İçerisindeki freskler kaybolmaya yüz tutmuş olsa da dışarıdaki görüntü inanılmaz bir dekor olarak her şekilde resmedilmeye uygun. Resimlerde farklı bir arka plan olarak sanki bir film dekoru gibi… Ama tamamen sahici olan bu dekor içinde nefes almak, yürümek ve hissetmek öyle bir ayrıcalık ki… Resim veya video çekmeden sonunda kadar yaşanacak bir anı keşke kamera vizöründen görülmese. Çünkü oradaki ziyaretçiler ne kadar şanslı olduklarını pek bilememiş gibiler. Ülkelerine döndüklerinde anı çok da yaşamamış olacaklarını anlayabilirler. Ama gerçekte hep kamera ve resim bağımlığı hat safhada. Bu kadar da olmaz desen de nafile.

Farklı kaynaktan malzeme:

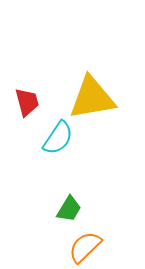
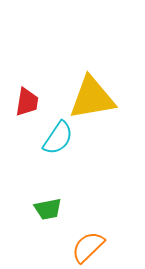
red trapezoid: rotated 24 degrees clockwise
green trapezoid: moved 21 px left; rotated 48 degrees clockwise
orange semicircle: moved 3 px right
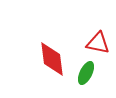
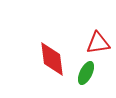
red triangle: rotated 20 degrees counterclockwise
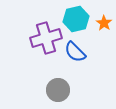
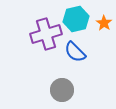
purple cross: moved 4 px up
gray circle: moved 4 px right
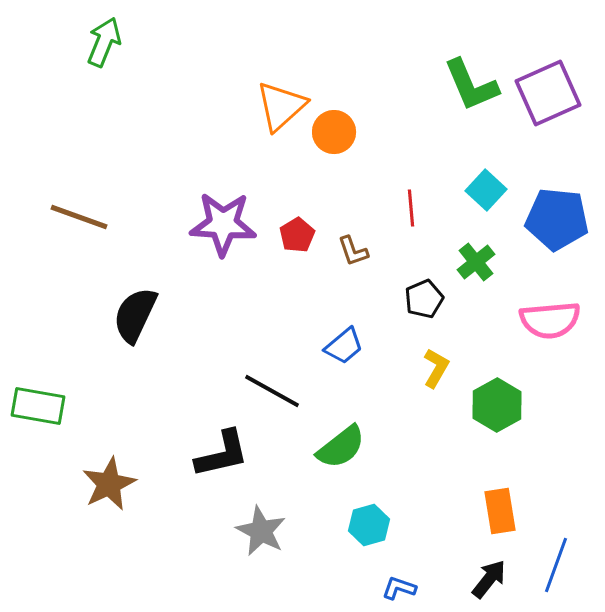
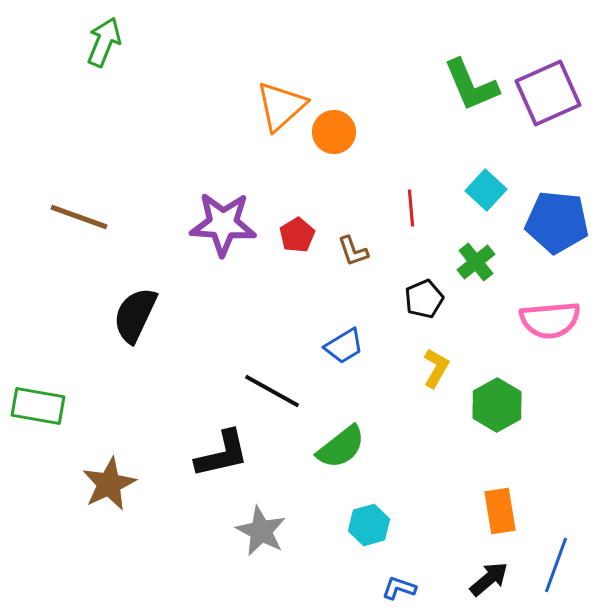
blue pentagon: moved 3 px down
blue trapezoid: rotated 9 degrees clockwise
black arrow: rotated 12 degrees clockwise
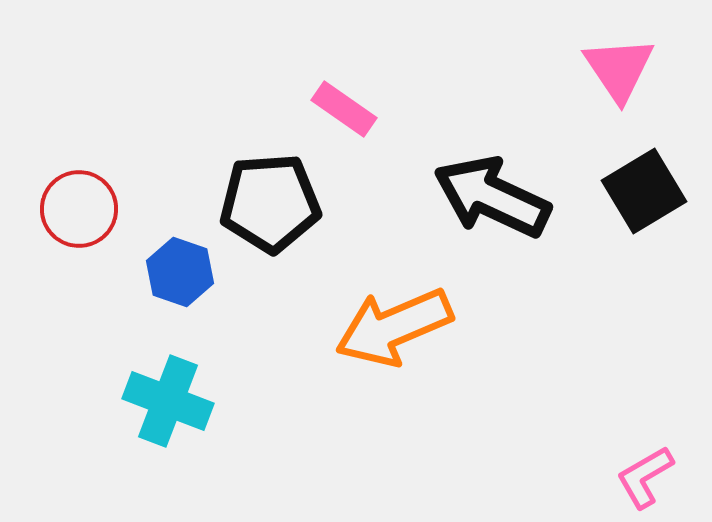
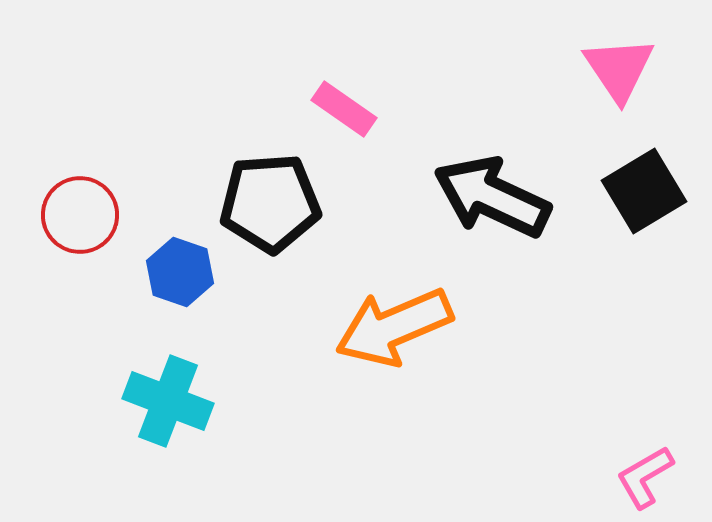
red circle: moved 1 px right, 6 px down
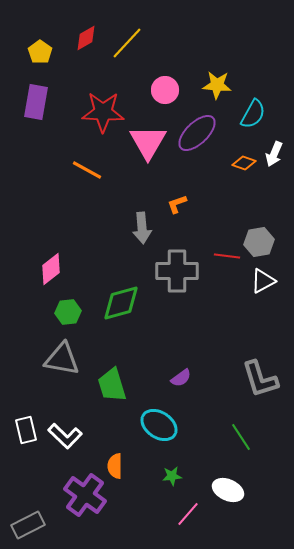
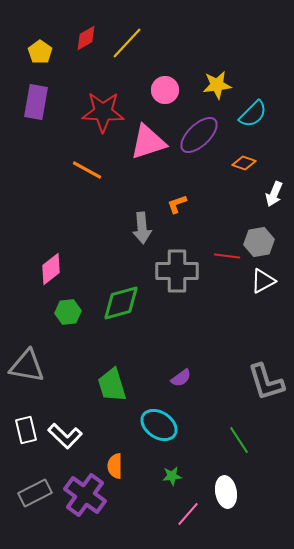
yellow star: rotated 12 degrees counterclockwise
cyan semicircle: rotated 16 degrees clockwise
purple ellipse: moved 2 px right, 2 px down
pink triangle: rotated 42 degrees clockwise
white arrow: moved 40 px down
gray triangle: moved 35 px left, 7 px down
gray L-shape: moved 6 px right, 3 px down
green line: moved 2 px left, 3 px down
white ellipse: moved 2 px left, 2 px down; rotated 56 degrees clockwise
gray rectangle: moved 7 px right, 32 px up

Bölgede birçok yerde balon şirketi var. Balonla uçma belirli bir bölgede izin verilmiş. Bunu isteyenler eğer hava koşulları da uygunsa 150 TL’den 500 TL’ye kadar değişen bir ücretle sabah erkenden otelden alınıp balon seyahati yapılacak bölgeye getiriliyor. Önceden araştırma yapılsa insanlar “aman dikkat, kesinlikle binmeyin güvenli değil” deyip ya kendilerinin yaşadıklarını ya da basından duyduklarını anlatır. Sanılır ki, hemen hemen hepsinde arıza çıkıyor. Bunu araştırmak istedim. Çünkü rengârenk balonlarla birlikte vadi üzerinde güneşin doğuşunu karşılamak kaçırılacak iş değil.
Dünya insanı kaçırmıyor da ben nasıl yapmam diye telkin vermiştim. Kendimi o kadar hazırladım ki ne olursa olsun tavsiye edilen bir balon şirketi ile anlaşıp bu aktiviteyi kesinlikle kaçırmayacaktım. Fakat bir gerçeği atlamışım ne yazık ki. Hava koşulları müsait olmayınca balonlar uçmuyor! Ne yazık ki o kadar hevesim kursağımda kaldı ve uçamadık.
Evet uçamadım ama çok şükür hayal edebilirim. Her şey yolunda giderek balonlara alınmışız, Ön bilgiler verilmiş. Dikkat edilecek noktaları öğrenmişiz ve uçmaya başlamışız. Yavaş yavaş yükselirken bir yandan da taşların üzerlerine doğan güneş parıltısı önce cılız ve açık sonra gittikçe kuvvetli ve yoğunlaşarak tüm vadiyi kaplıyor. Renk tonlarını taşların üzerinde bakmaya doyamıyorum. Gölgeli ve açıklı koyulu… Sarısı, kırmızısı, portakalı ve karışık tonlarıyla yükselirken bir yandan da diğer balonlara bakıyorum. Her yerimi kaplamış balonlar güneş gibi yavaşça vadiye yayılıyor. Kendine ait bir ses ve rüzgârın sesi özel bir orkestra gibi bütünleştiğinde insanın orada bir şey üretesi geliyor. Her şey bir resim gibi. Müzikle sanat yapılıyor gözünüzün önünde ve siz bu sahneyi ipnotize olmuş gibi seyrediyorsunuz.
Sanki gerçek değil. Öyle bir sanat ki, hem resmediliyor hem müzik ve esintiyle birleşerek izleyiciye sunuluyor. İzleyicide ise zaman durmuş. Anda kalmış bir saat gibi. İnanılmaz bir keyif ve mutluluk. Sanki orada sadece tek başına bulunan bir canlı gibi. Yukarıda güneşin derin parlaklığı ve gücü aşağıda ise tonlanmış renklerde güneşin hareketiyle değişen dinamik bir sanat eseri. O anda başka kimse yok. Ne çıkarken ne inerken. Bu zevkli dakikalar ancak balonun tak diye inişiyle gerçek hayata dönüyor ve anlıyorum ki bu keyfin sonuna geldim.
Diye canlı canlı yaşamak isterdim ama onun yerine bölgeden geçerken gözümü kapatarak böyle bir hayal kurabildim.
Bu da güzeldi. Gözümü açtığımda güneş bana sinsice göz kırpıyordu.
Bu sefer olmadı ama mutlaka tekrar gelip kesinlikle gerçekten yaşayacağım, dedim bakışımla..
Yine göz kırptı bana.
Otobüs bölgeyi arkada bırakırken güneşin parlaklığı yerine puslu ve gri bir hava geçmişti.
Gözümü tekrar kapatıp kafamı koltuğa dayadım.